La condizione dei bambini durante la II Guerra Mondiale

27.03.2020

I bambini sono l'espressione più viva della sensibilità e dell'innocenza umana. Proprio per questo, in condizioni di brutalità come quelle della seconda guerra mondiale sono spesso maltrattati e oppressi. Ma fino a che punto si sono spinte le ingiustizie nei loro confronti?

Scritto da Silvia Giunta

1 min.


L'olocausto fa accapponare la pelle qualunque sia il contesto in cui se ne parla, non a caso è stato classificato come crimine contro l'umanità. Ma quante volte ci siamo soffermati a riflettere sul destino dei più deboli tra i deboli, i bambini?

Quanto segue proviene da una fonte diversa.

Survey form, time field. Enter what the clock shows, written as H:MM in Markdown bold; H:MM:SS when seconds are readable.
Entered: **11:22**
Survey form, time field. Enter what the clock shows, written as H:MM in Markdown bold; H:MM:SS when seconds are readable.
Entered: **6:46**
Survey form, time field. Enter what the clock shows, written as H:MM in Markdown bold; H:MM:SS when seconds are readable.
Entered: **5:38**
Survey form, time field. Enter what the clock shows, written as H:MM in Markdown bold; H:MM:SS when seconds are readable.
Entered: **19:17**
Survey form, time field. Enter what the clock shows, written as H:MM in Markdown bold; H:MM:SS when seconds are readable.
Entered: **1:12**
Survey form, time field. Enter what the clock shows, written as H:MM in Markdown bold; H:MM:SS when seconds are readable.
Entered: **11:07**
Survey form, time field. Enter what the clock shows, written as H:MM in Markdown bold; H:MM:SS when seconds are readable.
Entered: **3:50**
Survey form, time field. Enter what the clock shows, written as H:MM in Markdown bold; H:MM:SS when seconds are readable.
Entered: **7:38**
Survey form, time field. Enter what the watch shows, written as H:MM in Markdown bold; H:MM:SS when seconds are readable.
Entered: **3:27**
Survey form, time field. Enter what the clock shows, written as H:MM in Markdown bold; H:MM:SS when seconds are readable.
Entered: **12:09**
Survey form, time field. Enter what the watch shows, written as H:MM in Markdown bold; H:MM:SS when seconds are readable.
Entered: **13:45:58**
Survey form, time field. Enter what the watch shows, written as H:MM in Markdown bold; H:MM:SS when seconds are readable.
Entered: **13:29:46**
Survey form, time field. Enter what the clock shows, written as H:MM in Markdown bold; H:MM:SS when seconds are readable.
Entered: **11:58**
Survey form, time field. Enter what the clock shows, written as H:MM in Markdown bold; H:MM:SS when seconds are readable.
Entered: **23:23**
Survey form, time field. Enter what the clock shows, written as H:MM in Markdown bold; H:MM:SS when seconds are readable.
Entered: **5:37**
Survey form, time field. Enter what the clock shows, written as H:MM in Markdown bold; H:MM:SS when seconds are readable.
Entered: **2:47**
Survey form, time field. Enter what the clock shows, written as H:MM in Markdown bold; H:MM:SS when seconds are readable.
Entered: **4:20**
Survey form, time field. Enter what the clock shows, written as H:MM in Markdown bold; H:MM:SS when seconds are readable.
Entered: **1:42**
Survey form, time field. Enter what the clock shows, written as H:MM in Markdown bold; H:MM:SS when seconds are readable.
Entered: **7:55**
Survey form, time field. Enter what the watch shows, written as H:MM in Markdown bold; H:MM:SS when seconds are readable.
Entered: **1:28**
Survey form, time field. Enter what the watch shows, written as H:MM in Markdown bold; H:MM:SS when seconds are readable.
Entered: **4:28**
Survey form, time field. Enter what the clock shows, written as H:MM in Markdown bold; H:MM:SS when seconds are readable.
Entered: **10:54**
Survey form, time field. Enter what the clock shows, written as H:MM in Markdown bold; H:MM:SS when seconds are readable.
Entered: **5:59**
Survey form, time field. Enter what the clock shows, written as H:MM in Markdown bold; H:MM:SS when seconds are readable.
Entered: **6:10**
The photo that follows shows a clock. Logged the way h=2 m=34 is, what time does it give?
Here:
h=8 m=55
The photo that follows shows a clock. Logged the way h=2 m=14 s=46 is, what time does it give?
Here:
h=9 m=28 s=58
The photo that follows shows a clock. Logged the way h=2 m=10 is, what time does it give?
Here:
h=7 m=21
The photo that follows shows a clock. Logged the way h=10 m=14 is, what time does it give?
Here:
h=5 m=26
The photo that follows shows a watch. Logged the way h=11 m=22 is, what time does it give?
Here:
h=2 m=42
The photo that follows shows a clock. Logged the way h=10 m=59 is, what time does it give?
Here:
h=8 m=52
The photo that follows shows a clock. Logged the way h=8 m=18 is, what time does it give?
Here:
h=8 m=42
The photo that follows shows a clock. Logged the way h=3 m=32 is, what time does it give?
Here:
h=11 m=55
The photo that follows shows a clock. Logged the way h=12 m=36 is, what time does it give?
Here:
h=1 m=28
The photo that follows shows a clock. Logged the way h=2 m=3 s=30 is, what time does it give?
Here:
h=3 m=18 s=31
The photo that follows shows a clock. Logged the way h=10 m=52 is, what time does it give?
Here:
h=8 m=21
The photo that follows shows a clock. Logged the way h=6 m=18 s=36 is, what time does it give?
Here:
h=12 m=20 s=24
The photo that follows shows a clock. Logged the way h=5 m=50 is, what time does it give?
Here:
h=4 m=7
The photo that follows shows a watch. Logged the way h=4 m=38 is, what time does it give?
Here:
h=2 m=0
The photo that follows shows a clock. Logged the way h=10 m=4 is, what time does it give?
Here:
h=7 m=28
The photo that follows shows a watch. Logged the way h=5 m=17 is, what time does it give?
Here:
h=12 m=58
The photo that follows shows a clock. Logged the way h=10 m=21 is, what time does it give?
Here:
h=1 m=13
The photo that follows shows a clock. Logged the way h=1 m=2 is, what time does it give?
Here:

I bambini sono doppiamente inermi rispetto ad un adulto, ad un ragazzo, forse persino ad un anziano: non c'è malizia in molti di loro, non c'è la capacità di vedere e di reagire al male del mondo, né dal punto di vista fisico, né dal punto di vista etico. Eppure, tra le sei milioni di vittime ebree dei campi di concentramento i minori di dodici anni sono quasi un milione e mezzo. Un milione e mezzo di possibilità stroncate sul nascere, perché i più piccoli, nella maggior parte dei casi, appena arrivati nei lager venivano direttamente spediti alle camere a gas. Non potevano lavorare, rappresentavano dunque inutili bocche da sfamare. Scontavano con la pena capitale un'unica colpa: l'essere nati da genitori ebrei.

Ad ogni modo la Seconda Guerra Mondiale non risparmierà nessuno, decine di migliaia di bambini ROM, polacchi, russi e persino tedeschi gravati da handicap fisici o mentali, sono stati deportati nei campi di concentramento, per non farne mai ritorno.